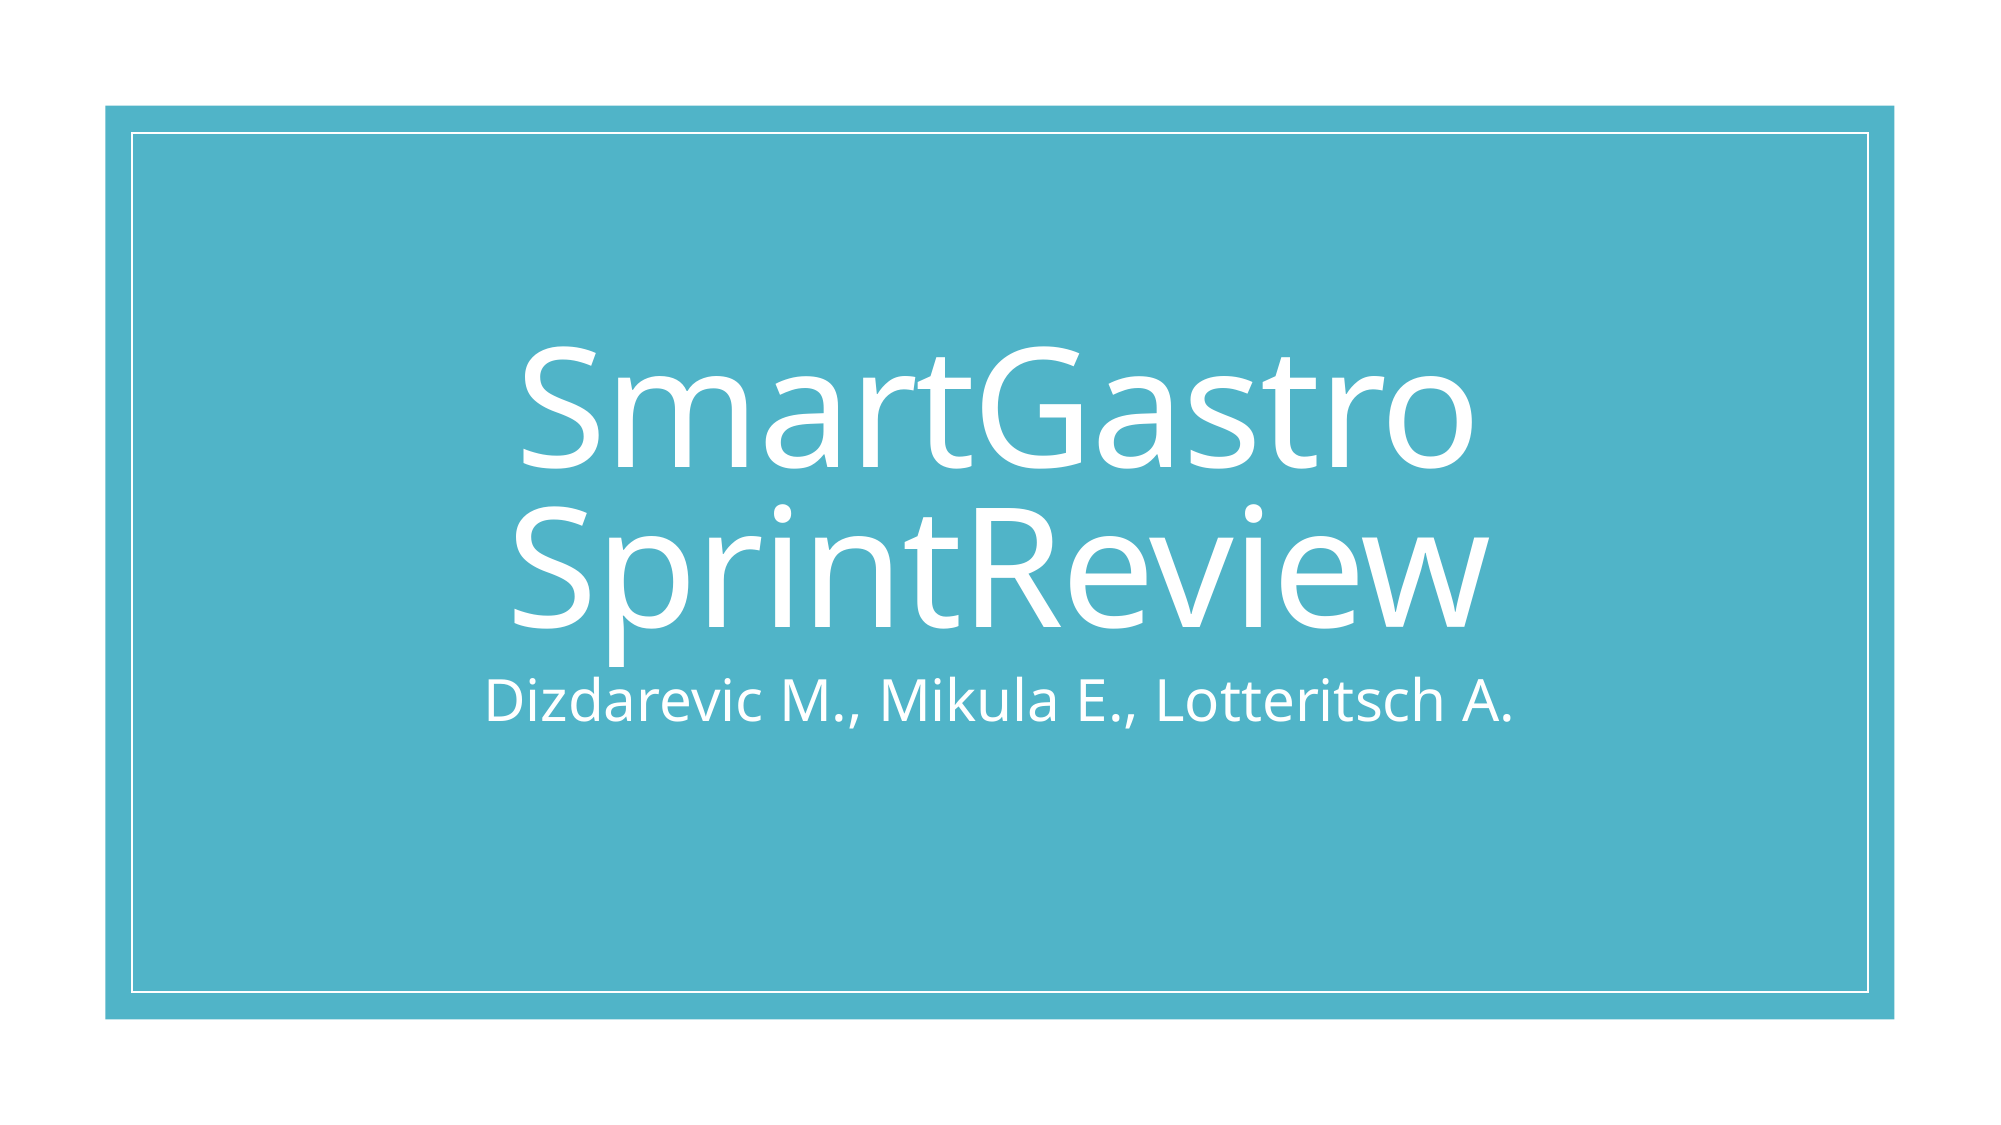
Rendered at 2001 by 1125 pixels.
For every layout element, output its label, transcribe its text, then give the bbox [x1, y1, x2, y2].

subtitle Dizdarevic M., Mikula E., Lotteritsch A. [211, 667, 1788, 909]
text_box [131, 132, 1869, 993]
title SmartGastro SprintReview [211, 210, 1788, 667]
text_box [104, 104, 1895, 1020]
text_box [0, 0, 2000, 1125]
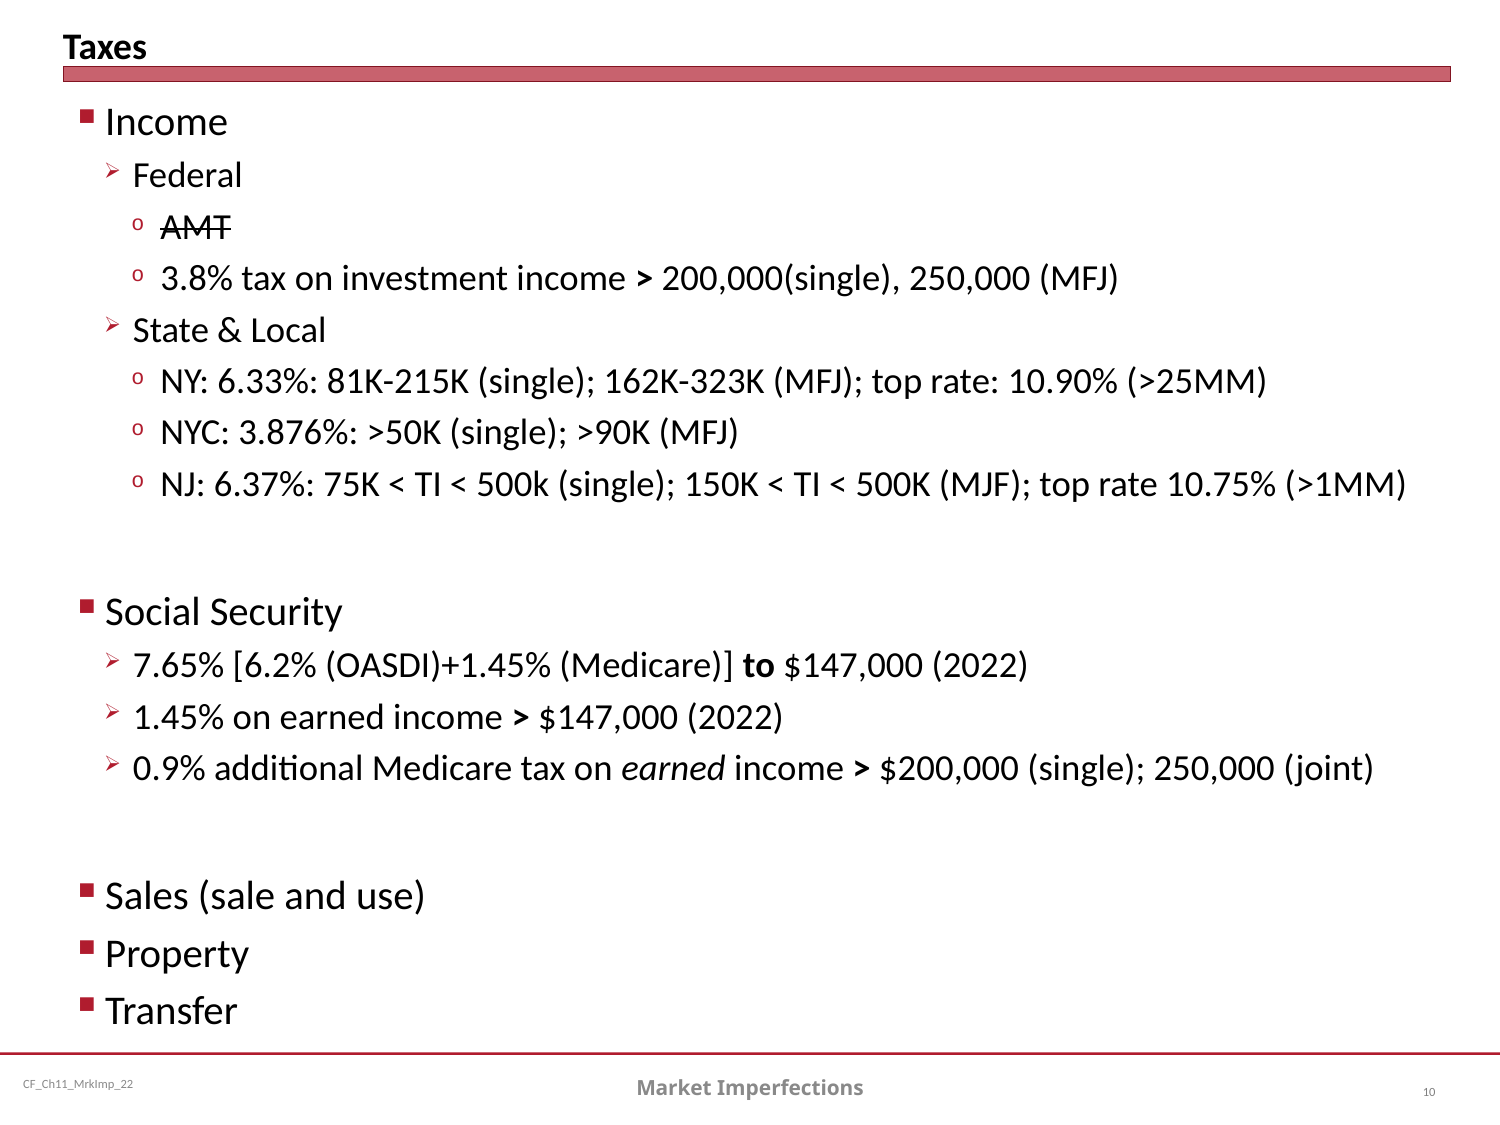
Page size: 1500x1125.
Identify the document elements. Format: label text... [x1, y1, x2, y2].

slide_number 10 [1375, 1061, 1451, 1122]
list Income Federal AMT 3.8% tax on investment income > 200,000(single), 250,000 (MFJ) State & Local NY: 6.33%: 81K-215K (single); 162K-323K (MFJ); top rate: 10.90% (>25MM) NYC: 3.876%: >50K (single); >90K (MFJ) NJ: 6.37%: 75K < TI < 500k (single); 150K < TI < 500K (MJF); top rate 10.75% (>1MM) Social Security 7.65% [6.2% (OASDI)+1.45% (Medicare)] to $147,000 (2022) 1.45% on earned income > $147,000 (2022) 0.9% additional Medicare tax on earned income > $200,000 (single); 250,000 (joint) Sales (sale and use) Property Transfer [63, 87, 1451, 1041]
footer Market Imperfections [512, 1056, 988, 1117]
title Taxes [62, 6, 1451, 67]
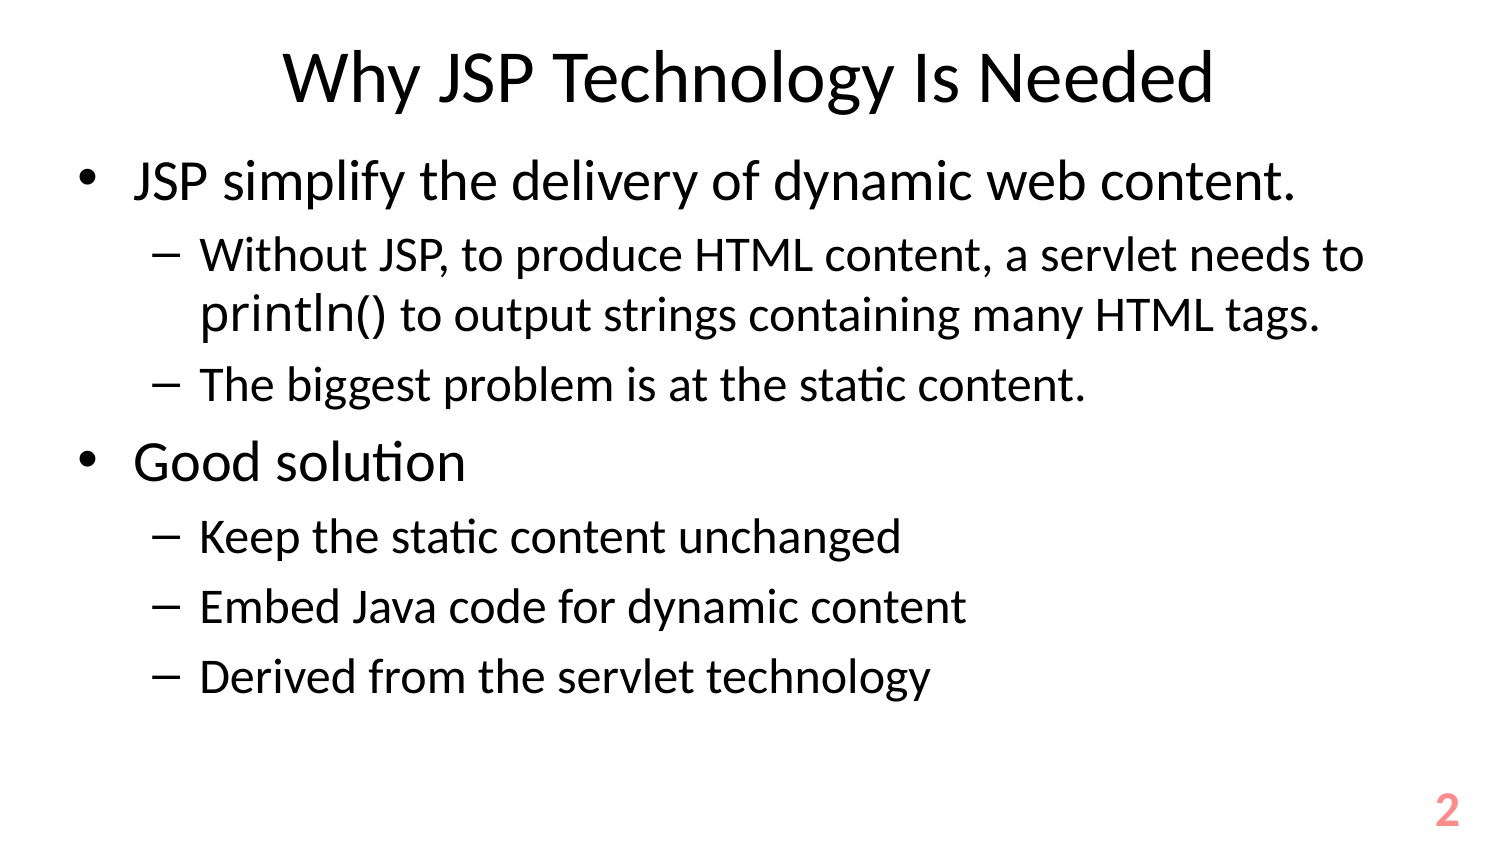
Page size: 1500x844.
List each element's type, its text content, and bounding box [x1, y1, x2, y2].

slide_number 2 [1125, 784, 1475, 830]
list JSP simplify the delivery of dynamic web content. Without JSP, to produce HTML content, a servlet needs to println() to output strings containing many HTML tags. The biggest problem is at the static content. Good solution Keep the static content unchanged Embed Java code for dynamic content Derived from the servlet technology [62, 134, 1413, 810]
title Why JSP Technology Is Needed [75, 1, 1425, 143]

+ + + + +

GOAL OF THE EXERCISE | How would the lines above read from the one with "Identify the document" to the one with "Page size: 1500x844.", inclusive, with no pictures? Write them out exactly.

SOLVED EXERCISE |
Identify the document elements. Format: label text... [x1, y1, x2, y2].

slide_number 10 [1375, 1061, 1451, 1122]
list Income Federal AMT 3.8% tax on investment income > 200,000(single), 250,000 (MFJ) State & Local NY: 6.33%: 81K-215K (single); 162K-323K (MFJ); top rate: 10.90% (>25MM) NYC: 3.876%: >50K (single); >90K (MFJ) NJ: 6.37%: 75K < TI < 500k (single); 150K < TI < 500K (MJF); top rate 10.75% (>1MM) Social Security 7.65% [6.2% (OASDI)+1.45% (Medicare)] to $147,000 (2022) 1.45% on earned income > $147,000 (2022) 0.9% additional Medicare tax on earned income > $200,000 (single); 250,000 (joint) Sales (sale and use) Property Transfer [63, 87, 1451, 1041]
footer Market Imperfections [512, 1056, 988, 1117]
title Taxes [62, 6, 1451, 67]
Page size: 1500x844.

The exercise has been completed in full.